First off, I don’t cook. I can make basic rice and pasta dishes and bake muffins and that is about it. Why? I have thought about that a lot during my life because I love food. I think part of it is because my mother was a housewife whose kitchen was the country she ruled. She hated anyone in her kitchen. She hated anyone even sitting chatting to her while she cooked. She hated it when people offered to help.
She was also a brilliant cook whose skills were famed far and wide. She used to send along with something edible every time I went to stay with someone, every time we visited anyone, every holiday and special day. People used to drool at the thought of her cookies and cakes. And her roasts were to die for. She did not use recipes but created her own dishes as she went.
When I was in my teens, she realized she was dying. She gave me her engagement ring because she wanted me to have it before she died. I still wear it every day. She also wrote down all her recipes for me in a book that our granny gave all the daughters in law one Christmas.
Over the years, I have asked friends and family to write their own favourite dishes in my recipe book. Most of them are in their own writing. Others have been written by me sitting at someone’s kitchen table having coffee and a chat after eating said delicious meal.
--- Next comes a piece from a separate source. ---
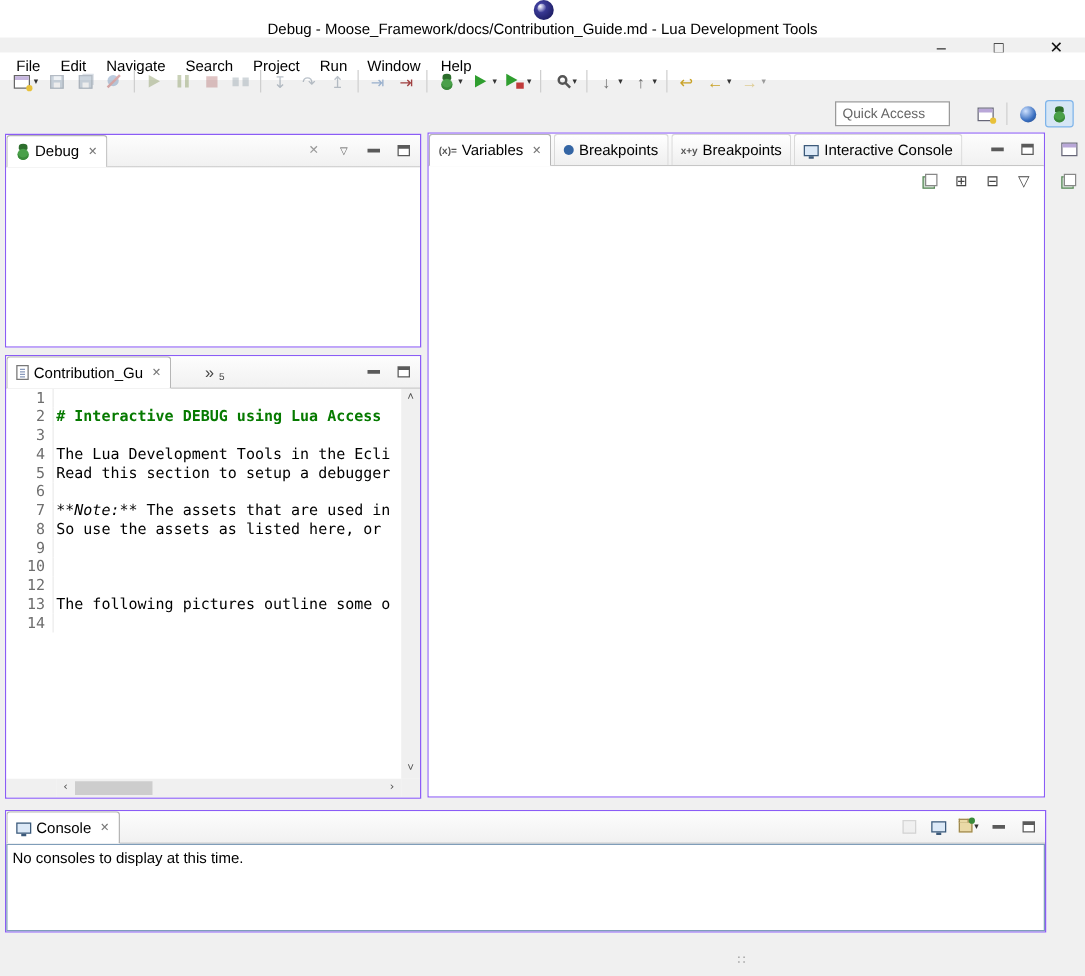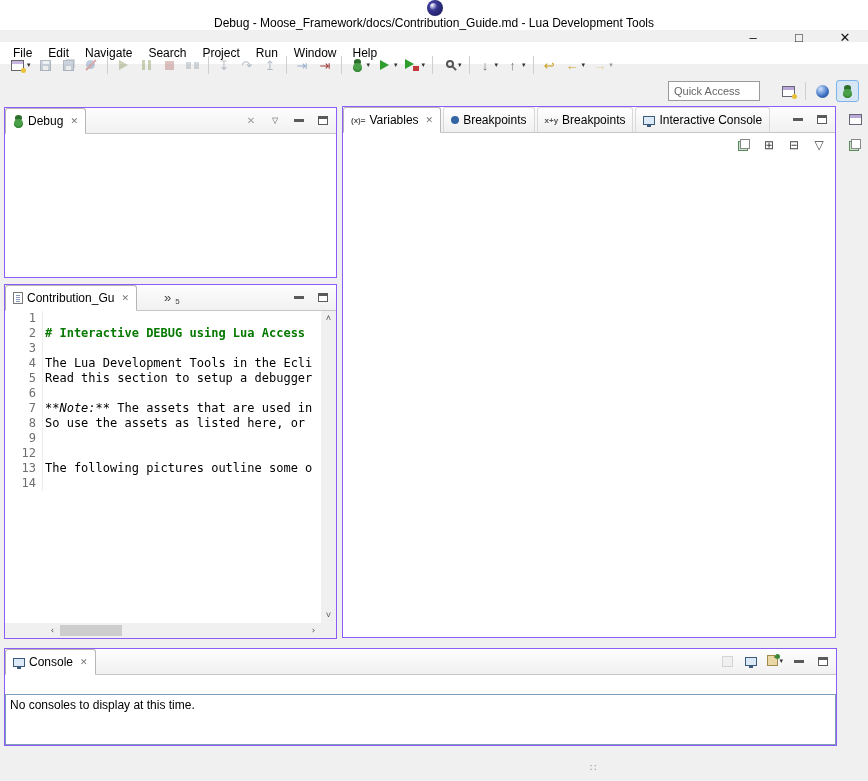"10" div.ed-line { html: none -> <div> <span>10</span> <span></span> </div> }
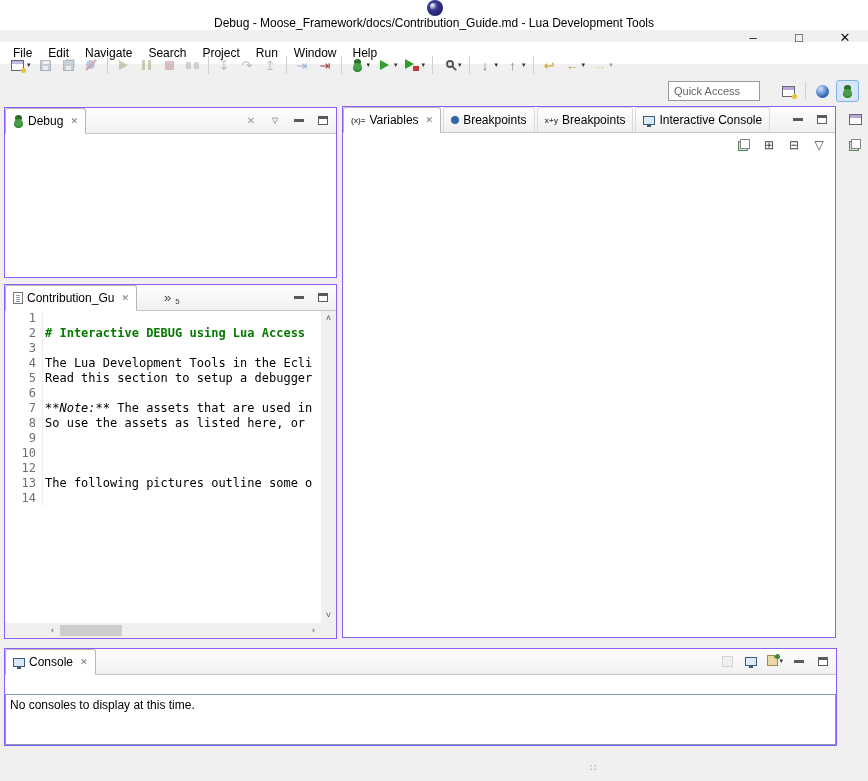"Console" .console-panel { gap: 19px -> none }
My recipe book is famous among friends and family who have borrowed it, photocopied it and cooked with it (hence the food stains on some of the pages). It has been with me wherever I have lived in the world. And for someone who does not cook, this is very very precious to me.







Another reason I have never really gotten into cooking is, I think, because I have always preferred to live alone and because I have had a demanding career with very long and very irregular hours. It has always been easy to come home and heat up something than spend ages cooking and washing up afterwards. I tend to buy salad and fresh cooked food from the supermarket on the way home, or have something in the freezer I can defrost late at night. Or I have muesli and yoghurt for supper!
What a lovely heirloom, Janet.mmy mother was a professional chef, so she was a. Ugh tamer to learn from. Too quick, too knowledgeable and because she taught junior chefs very impatient. I sometimes think that she thought I was a part-trained chef, rather than a rather shy 6 year old. Eventually, I went to my grandma to learn. Fortunately she was a good, traditional cook. She was a Devonian and could do great apple recipes that she had learnt from her own mother and Yiddish recipes from her mother-in-law.
Clare
Janet this is precious, the bittersweet palpable. Thank you so much for sharing.